Aim of the exercise =>
Write the next part of the forum thread about laptop internet options in Jalandhar, picking up right after its final line.

Source passage =>
Start of Block
# Internet options for laptop in Jalandhar



## dragonss (Jul 17, 2010)

I am going to jalandhar for M.tech and need a broadband connection for my laptop there.

Any suggestions?...

I need an unlimited plan.


----------



## dragonss (Jul 20, 2010)

65 view and no replies................please help guys....


----------



## neerajvohra (Jul 20, 2010)

dragonss said:


> 65 view and no replies................please help guys....



If Airtel available in your Area..go airtel.in and fill the online forum..and you will receive call from cc within 24 hours. they are the best in providing services though the FUP S****s bad..


----------



## dragonss (Jul 21, 2010)

neerajvohra said:


> If Airtel available in your Area..go airtel.in and fill the online forum..and you will receive call from cc within 24 hours. they are the best in providing services though the FUP S****s bad..
End of Block
Data for review =>
Start of Block
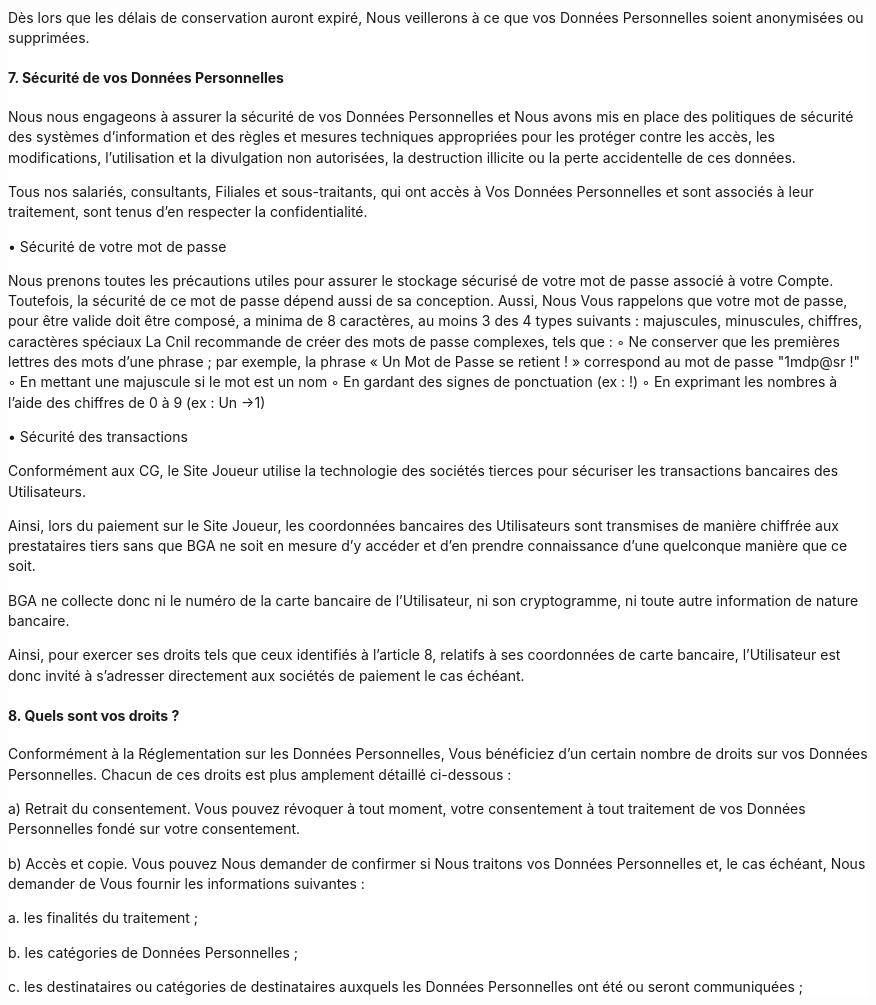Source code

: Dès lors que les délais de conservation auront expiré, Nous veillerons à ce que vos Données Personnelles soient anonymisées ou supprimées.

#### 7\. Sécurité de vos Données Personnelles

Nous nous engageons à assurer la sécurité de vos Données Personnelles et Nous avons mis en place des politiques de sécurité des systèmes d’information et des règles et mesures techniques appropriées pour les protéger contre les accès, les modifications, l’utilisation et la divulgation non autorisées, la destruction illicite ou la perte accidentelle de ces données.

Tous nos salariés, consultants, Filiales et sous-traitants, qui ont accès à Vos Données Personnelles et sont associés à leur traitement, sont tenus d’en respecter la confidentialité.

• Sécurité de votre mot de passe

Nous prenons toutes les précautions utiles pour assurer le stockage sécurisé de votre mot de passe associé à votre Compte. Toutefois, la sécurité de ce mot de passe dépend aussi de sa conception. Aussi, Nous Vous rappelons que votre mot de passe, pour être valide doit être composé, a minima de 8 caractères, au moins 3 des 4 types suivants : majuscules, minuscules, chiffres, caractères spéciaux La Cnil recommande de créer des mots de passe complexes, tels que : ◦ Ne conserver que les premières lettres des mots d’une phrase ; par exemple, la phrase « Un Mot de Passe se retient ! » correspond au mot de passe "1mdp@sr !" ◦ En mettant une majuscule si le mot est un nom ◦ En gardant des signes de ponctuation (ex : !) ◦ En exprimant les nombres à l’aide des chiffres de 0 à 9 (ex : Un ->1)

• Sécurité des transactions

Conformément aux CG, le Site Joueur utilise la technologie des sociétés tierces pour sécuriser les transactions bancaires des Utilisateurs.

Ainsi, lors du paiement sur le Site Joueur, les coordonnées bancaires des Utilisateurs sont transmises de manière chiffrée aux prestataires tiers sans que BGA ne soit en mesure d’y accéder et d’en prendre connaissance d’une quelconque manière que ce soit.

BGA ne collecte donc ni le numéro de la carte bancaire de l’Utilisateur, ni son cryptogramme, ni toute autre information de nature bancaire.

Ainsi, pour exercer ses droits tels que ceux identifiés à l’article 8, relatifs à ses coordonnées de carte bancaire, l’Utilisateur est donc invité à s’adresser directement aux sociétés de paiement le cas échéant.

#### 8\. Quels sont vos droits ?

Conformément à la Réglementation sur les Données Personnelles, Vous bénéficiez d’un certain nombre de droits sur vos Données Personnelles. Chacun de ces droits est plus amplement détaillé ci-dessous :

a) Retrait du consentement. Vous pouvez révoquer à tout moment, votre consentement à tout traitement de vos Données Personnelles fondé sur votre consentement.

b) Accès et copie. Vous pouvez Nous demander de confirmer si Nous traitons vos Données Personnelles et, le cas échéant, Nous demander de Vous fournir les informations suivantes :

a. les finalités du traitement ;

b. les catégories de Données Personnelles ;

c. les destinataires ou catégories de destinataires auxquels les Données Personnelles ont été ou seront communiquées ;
End of Block
Start of Block
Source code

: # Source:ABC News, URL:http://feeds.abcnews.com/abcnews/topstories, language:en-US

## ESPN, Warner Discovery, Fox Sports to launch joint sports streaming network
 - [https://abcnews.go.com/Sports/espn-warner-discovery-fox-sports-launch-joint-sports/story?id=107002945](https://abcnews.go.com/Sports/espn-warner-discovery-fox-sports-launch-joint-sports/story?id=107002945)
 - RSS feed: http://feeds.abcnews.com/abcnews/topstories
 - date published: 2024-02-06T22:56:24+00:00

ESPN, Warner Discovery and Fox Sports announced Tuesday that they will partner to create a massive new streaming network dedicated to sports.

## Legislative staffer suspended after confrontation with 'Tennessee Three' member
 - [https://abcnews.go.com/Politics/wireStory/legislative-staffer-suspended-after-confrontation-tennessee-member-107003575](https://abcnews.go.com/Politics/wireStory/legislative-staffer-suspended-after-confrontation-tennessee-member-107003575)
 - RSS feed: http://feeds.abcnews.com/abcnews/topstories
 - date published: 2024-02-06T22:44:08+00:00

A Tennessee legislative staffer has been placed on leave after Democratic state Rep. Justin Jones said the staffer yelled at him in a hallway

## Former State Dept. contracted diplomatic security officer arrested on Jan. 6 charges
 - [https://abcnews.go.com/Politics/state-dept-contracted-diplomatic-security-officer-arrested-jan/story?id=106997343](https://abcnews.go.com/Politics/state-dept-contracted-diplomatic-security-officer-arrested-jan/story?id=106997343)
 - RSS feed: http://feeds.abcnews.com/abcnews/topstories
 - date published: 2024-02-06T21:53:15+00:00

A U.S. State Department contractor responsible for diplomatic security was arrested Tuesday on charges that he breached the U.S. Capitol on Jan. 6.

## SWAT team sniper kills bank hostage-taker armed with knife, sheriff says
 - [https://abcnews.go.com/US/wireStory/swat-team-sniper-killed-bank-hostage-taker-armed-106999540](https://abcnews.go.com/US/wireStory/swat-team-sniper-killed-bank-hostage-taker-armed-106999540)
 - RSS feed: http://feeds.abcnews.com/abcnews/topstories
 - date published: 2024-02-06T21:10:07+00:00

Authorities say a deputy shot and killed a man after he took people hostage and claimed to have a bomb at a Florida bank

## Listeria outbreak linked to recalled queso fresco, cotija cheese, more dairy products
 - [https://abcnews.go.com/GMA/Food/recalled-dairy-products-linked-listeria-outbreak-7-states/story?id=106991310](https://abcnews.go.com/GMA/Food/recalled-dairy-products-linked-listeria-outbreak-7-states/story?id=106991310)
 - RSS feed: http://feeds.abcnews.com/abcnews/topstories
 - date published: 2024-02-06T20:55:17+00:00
End of Block
Answer section =>
thanks neeraj............thanks a lot...........i appreciate ur help.....


----------



## neerajvohra (Jul 21, 2010)

dragonss said:


> thanks neeraj............thanks a lot...........i appreciate ur help.....



No problem..So you actually booked the Airtel connection or still looking for the available options ??


----------



## Liverpool_fan (Jul 22, 2010)

dragonss said:


> I am going to jalandhar for M.tech and need a broadband connection for my laptop there.
> 
> Any suggestions?...
> 
> I need an unlimited plan.


Get BSNL 750 UL @ 512 Kbps. I think it is available there.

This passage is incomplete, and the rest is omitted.